Tongue contact might be sufficient (in linguistics, two of the axes of "pronunciation space" are "dental" (whether the tongue makes contact with the teeth) and "palatal" (whether the tongue makes contact with the palate).

There are a number of other dimensions however that are equally important in the creation of word-sounds (e.g., whether the lips are pursed, whether the vocal folds are vibrating, whether the teeth make contact with the lips, where the tongue is located in the space of the mouth [for vowels], etc) and would make determination just from the dental/palatal axes pretty difficult I think. But maybe with enough context, you could get something predictive that is more than good enough, even if it's not into deterministic territory

I think you're talking about subvocal recognition [1]. People are indeed using ML for it, but it looks like it's more complicated than it appears. Still, I think it's only a matter of time before it's available to the average consumer, which I can't wait for because I've wanted something like this for a long time. I do my best thinking when I'm hiking, and I'd love to be able to dictate my thoughts on the move without looking like I'm talking to myself out loud (even though I am, I guess) in public.

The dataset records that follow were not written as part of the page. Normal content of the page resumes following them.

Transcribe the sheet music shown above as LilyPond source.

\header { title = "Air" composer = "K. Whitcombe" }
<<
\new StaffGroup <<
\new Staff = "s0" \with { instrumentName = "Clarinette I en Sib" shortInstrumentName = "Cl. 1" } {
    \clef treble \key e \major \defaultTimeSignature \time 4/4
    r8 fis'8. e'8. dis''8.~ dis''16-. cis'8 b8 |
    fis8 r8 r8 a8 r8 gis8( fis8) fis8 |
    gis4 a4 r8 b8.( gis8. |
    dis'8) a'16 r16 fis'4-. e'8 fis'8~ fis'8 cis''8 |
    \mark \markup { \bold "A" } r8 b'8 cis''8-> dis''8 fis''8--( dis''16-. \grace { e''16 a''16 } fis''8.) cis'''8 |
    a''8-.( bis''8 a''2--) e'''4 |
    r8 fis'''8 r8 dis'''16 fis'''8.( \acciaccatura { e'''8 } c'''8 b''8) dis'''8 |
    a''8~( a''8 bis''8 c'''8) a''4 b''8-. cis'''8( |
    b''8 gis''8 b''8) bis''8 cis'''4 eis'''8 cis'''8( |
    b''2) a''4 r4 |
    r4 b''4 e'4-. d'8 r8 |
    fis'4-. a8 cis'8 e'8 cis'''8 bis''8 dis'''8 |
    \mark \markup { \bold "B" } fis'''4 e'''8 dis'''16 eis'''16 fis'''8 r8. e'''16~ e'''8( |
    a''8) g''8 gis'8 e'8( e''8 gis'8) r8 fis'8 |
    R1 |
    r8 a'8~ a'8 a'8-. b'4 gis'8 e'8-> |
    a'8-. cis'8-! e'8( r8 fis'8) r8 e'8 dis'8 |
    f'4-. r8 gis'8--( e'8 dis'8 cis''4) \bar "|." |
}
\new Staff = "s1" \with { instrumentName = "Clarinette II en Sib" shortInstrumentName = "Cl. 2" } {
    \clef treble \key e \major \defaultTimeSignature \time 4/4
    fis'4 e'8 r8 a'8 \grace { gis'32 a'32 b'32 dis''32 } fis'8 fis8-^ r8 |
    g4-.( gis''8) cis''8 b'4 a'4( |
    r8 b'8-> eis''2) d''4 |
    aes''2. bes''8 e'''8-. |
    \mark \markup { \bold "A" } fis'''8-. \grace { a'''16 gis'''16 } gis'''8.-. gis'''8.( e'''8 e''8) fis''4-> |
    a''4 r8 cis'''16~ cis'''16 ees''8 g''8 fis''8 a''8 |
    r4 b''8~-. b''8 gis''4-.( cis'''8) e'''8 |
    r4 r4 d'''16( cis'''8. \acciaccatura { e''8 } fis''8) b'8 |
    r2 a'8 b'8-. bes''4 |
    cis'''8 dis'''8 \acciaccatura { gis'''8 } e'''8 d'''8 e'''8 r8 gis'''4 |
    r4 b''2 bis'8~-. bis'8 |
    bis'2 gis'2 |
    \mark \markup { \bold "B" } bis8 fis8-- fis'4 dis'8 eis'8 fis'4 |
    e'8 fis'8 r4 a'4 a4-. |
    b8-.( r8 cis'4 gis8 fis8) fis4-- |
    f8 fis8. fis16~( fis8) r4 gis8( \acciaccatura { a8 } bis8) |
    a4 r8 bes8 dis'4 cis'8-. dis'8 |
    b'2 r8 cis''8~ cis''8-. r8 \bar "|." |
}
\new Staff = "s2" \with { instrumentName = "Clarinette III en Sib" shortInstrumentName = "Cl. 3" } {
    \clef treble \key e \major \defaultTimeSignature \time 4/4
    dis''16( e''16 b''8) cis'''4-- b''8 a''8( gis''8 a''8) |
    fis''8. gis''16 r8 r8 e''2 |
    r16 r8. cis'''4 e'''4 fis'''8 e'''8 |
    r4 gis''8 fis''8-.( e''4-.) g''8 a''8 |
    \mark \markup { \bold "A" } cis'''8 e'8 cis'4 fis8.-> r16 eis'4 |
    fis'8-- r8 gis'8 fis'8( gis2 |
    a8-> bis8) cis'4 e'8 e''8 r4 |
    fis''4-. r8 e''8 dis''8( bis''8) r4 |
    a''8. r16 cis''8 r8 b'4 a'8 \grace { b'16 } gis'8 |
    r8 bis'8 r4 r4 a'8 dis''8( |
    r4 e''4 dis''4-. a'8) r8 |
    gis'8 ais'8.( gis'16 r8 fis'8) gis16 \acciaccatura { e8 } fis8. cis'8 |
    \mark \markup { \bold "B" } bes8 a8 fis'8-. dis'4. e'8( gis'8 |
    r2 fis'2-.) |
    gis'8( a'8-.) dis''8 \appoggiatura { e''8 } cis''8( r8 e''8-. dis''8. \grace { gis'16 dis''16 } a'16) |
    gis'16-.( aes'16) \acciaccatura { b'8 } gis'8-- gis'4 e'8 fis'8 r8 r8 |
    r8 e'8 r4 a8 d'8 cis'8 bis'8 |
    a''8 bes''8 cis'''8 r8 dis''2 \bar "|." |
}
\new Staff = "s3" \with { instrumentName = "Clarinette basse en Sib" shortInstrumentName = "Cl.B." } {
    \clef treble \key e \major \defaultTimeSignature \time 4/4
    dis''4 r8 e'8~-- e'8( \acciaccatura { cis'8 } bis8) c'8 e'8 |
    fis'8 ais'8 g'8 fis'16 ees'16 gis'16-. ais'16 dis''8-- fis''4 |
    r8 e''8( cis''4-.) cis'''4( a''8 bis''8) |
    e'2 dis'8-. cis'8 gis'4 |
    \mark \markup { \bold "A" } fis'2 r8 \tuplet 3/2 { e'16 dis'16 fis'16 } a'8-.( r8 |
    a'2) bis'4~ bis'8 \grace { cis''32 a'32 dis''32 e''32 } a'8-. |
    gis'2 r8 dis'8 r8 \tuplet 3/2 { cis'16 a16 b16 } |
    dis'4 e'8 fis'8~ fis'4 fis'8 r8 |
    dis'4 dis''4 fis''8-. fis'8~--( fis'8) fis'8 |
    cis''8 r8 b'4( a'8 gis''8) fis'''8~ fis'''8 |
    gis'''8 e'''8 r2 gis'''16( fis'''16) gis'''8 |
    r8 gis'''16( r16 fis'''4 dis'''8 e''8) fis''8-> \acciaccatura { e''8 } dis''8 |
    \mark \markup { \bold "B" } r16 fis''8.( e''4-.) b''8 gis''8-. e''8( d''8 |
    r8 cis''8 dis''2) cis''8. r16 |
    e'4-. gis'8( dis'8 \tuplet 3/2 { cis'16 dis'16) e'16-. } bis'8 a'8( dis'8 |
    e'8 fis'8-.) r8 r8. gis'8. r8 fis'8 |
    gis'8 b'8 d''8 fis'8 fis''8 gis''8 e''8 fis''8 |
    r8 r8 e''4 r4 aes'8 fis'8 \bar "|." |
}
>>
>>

[1] https://en.wikipedia.org/wiki/Subvocal_recognition

Several years ago, I was on a long solo drive and thinking about how I would like to be able to communicate with my computer in a subvocal manner. I stuck my pinky finger in my ear canal and "listened" to the deformations of the canal as I spoke, and thought "with a deformation scanner and good machine learning, this could totally work". Later, I registered the domain silentbuds.com to trial the idea but never pursued it. Just did some Googling and see that there are a few new research papers on this approach.